Wolfgang Mazal: Ich glaube, da muss man tatsächlich zwei Phänomene trennen. Das eine ist die Reduktion der Auszahlungen an Menschen, die momentan in Pension sind und die nur sehr kurz in einer Veranlagungsphase waren. Man hat seinerzeit bei der Übertragung von direkten Anwartschaften in die Pensionskassenzusage zum einen die Rechnungszinssätze zu hoch angesetzt, zum anderen haben viele Unternehmen die Schwankungsreserven zu niedrig dotiert. Man konnte auf diese Weise für die ersten Jahre Potenzial für sehr schöne Erträge darstellen, hat aber genau dieses Risiko einer Pensionskassenveranlagung, nämlich die Schwankungen, damit "unter den Tisch fallen lassen". Und genau das ist jetzt schlagend geworden. Von dieser Situation muss man jene Menschen trennen, die derzeit Anwartschaften aufbauen und irgendwann in Pension gehen werden. Die Pläne sind hier so kalkuliert, dass gute Schwankungsrückstellungen gebildet werden. Während der Pensionierung realisieren sich Ausschläge des Kapitalmarkts dann nicht mehr in der Form, wie wir es in den letzten Monaten gesehen haben. Hier wurden bei der Übertragung Fehler gemacht. Beim Neuaufbau von Pensionen im Pensionskassensystem kann man diese aber vermeiden.

derStandard.at: Der Rechnungszins steht ja immer wieder im Mittelpunkt der Diskussion. Spielt dieser bei der Betrieblichen Kollektivversicherung (BKV) auch eine Rolle?

Mazal: Er spielt auch hier eine Rolle. Aber die Veranlagungsvorschriften für Versicherungen sind schon seit Jahrzehnten viel konservativer als bei den Pensionskassen. Risikoärmere Varianten haben eben auch geringere Ertragschancen. Die Veranlagung mit höherem Risiko kann nur dann in Kauf genommen werden, wenn die Laufzeiten lang genug und Schwankungen durch Reserven gut ausgeglichen sind.

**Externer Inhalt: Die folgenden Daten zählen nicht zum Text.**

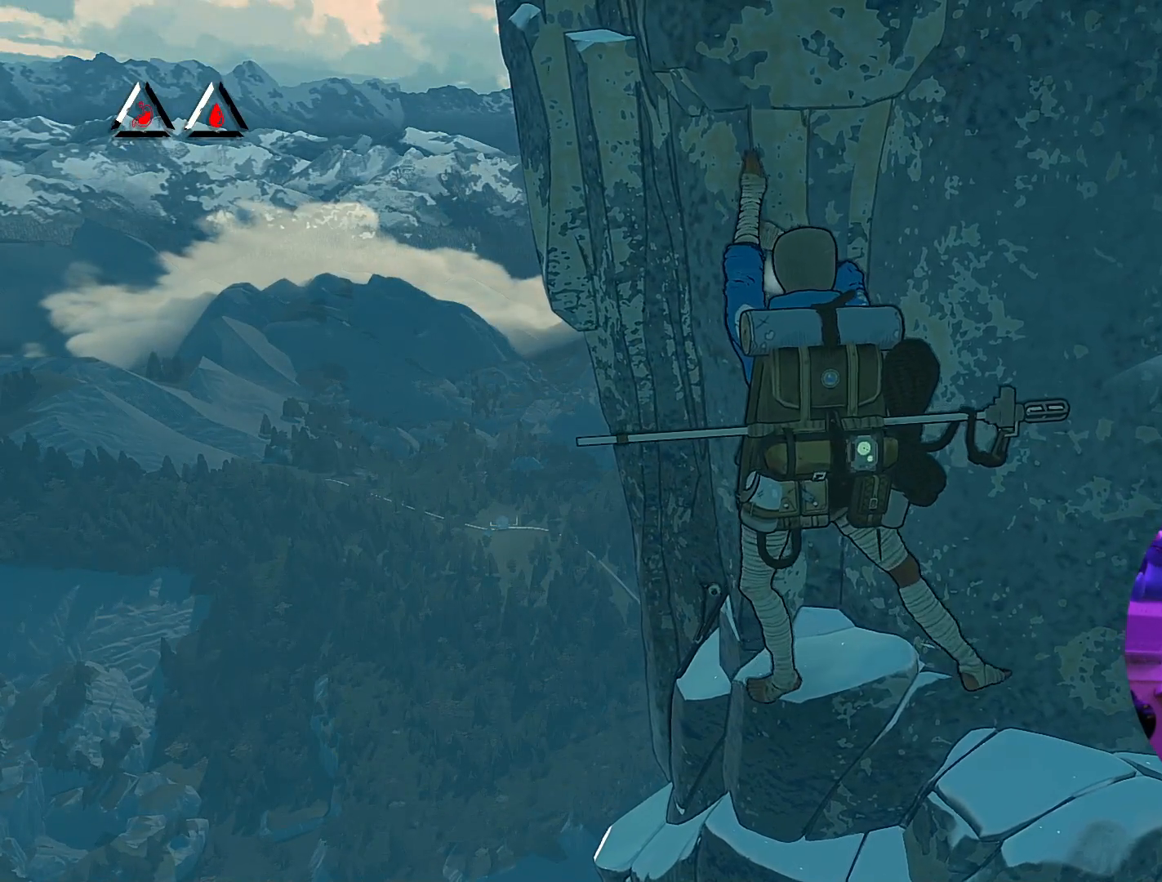
{"dt_ms": 500, "buttons": [], "left_stick": "down", "right_stick": "center", "events": [[350, "left_stick", "center"], [483, "left_stick", "down"]]}
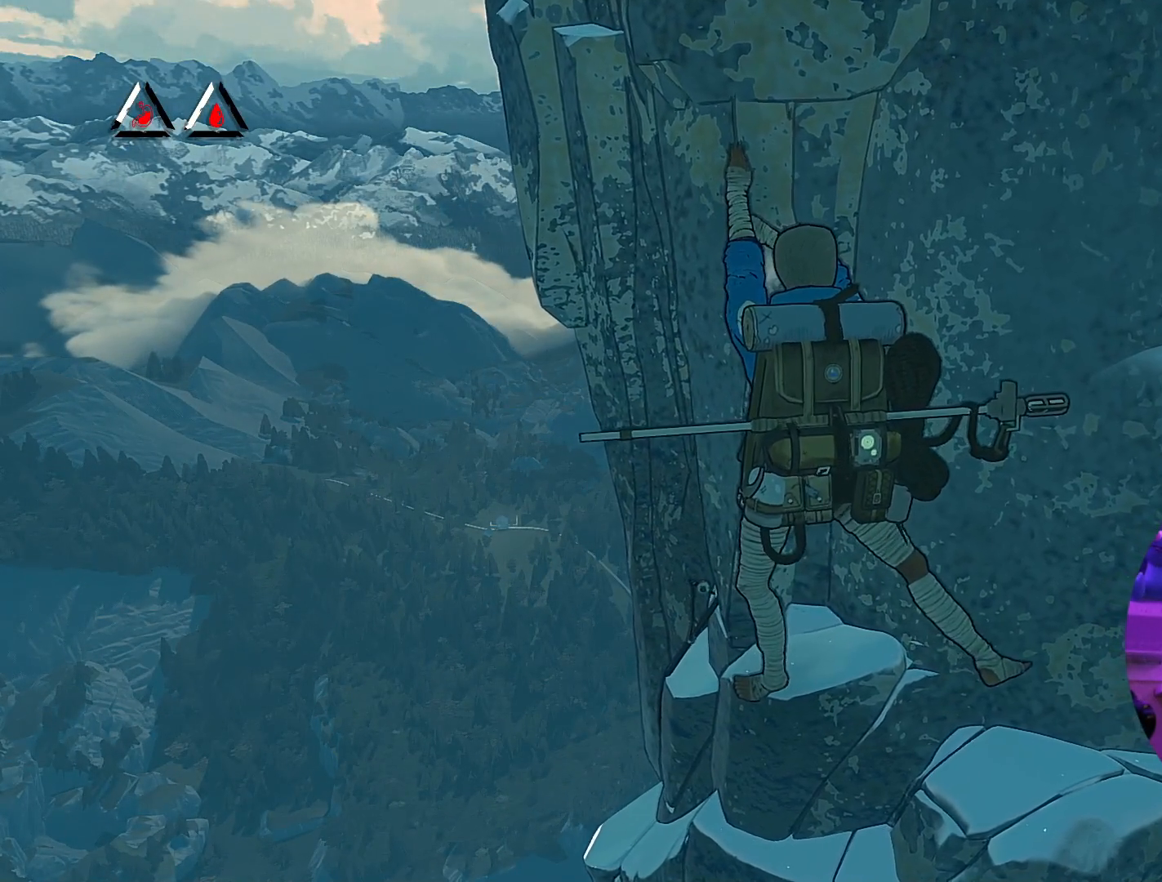
{"dt_ms": 500, "buttons": [], "left_stick": "down", "right_stick": "center", "events": []}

derStandard.at: Aber sollten nicht gerade bei den Pensionen die höheren Ertragschancen gegenüber der Sicherheit den Kürzeren ziehen?

Mazal: Wir müssen davon ausgehen, dass in Österreich die Absicherung des Lebensstandards eigentlich durch das gesetzliche System gewährleistet werden soll. Pensionszusagen auf Basis von betrieblicher oder individueller Einzahlung sollten also immer nur ein über das lebensnotwendige deutlich hinaus gehendes Niveau abdecken. Was die Risikoneigung betrifft, ist im Laufe des Lebenszyklus zu unterscheiden: In diesem Bereich ist es in der Veranlagungsphase durchaus vertretbar, auch größere Risiken in Kauf zu nehmen. In der Veranlagungsphase muss man aber gleichzeitig auch jene Reserven aufbauen, die in der Leistungsphase ein abruptes Abfallen des Niveaus verhindern. Genau dieses Thema wurde bei den Pensionszusagen der heutigen Firmen-Pensionisten vernachlässigt. Deswegen ist auch die heutige Situation nicht typisch für alle Zukunft.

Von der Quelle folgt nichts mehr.